Understanding early formula use among Chinese Australian families

A new study shows why some Chinese Australian mothers are able to maintain exclusive breastfeeding while others introduce formula early despite their initial intention to breastfeed only.  This paper provides valuable insights into culturally tailored breastfeeding interventions targeting Chinese Australian families.

The early days of bringing home a baby is an exciting but also stressful time for many parents.  While generally mothers reported intentions to breastfeed only, many already introduced formula before the baby is one month old.  Early formula use is linked with rapid weight gain in infancy and later childhood overweight or obesity hence measures to promote exclusive breastfeeding are important.

A study led by PhD candidate and EPOCH affiliate, Konsita Kuswara, investigates how early feeding decisions are shaped among Chinese Australian mothers.   She found that maternal commitment to breastfeeding is an important driver to getting through the initial breastfeeding challenges and maintaining exclusive breastfeeding.

Breastfeeding was found to be important in the development of participants’ motherhood identity.  When breastfeeding became an expression of motherhood, Chinese Australian mothers were empowered to breastfeed and enjoyed the process regardless of its challenges.

In contrast, when the motivation to breastfeed was primarily for convenience or to fit into societal expectations, exclusive breastfeeding was difficult to sustain, and formula was subsequently introduced.  These mothers struggled with identity conflicts and feelings of guilt and failure, which increased the risks of postnatal depression.

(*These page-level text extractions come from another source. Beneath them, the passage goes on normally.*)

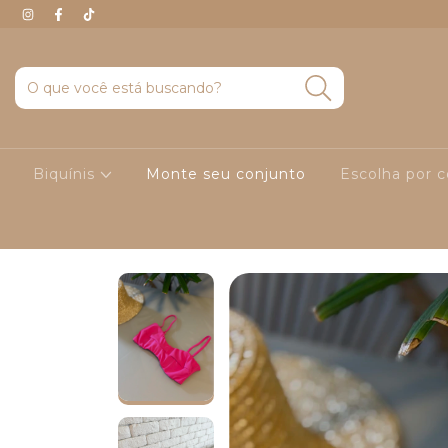
Biquínis
Monte seu conjunto
Escolha por 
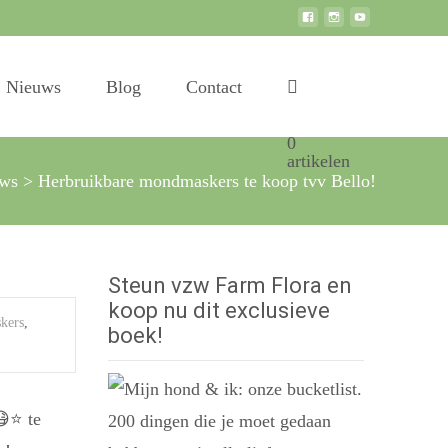
Search
Nieuws
Blog
Contact
for:
0
artikelen
uws
>
Herbruikbare mondmaskers te koop tvv Bello!
Steun vzw Farm Flora en
koop nu dit exclusieve
kers
,
boek!
😷
⭐️
te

It seems that the key to supporting Chinese Australian mothers to breastfeed exclusively is by encouraging a strong sense of motherhood through breastfeeding.  Health professionals are well placed to intervene by increasing Chinese Australian mothers’ breastfeeding competence, adopting a family centred approach in breastfeeding education and support, and emphasising the unique emotional benefits of breastfeeding over health or convenience reasons.

This paper has been published in Women and Birth and would be useful to health practitioners who provide breastfeeding support to Chinese patients during pregnancy and early infancy.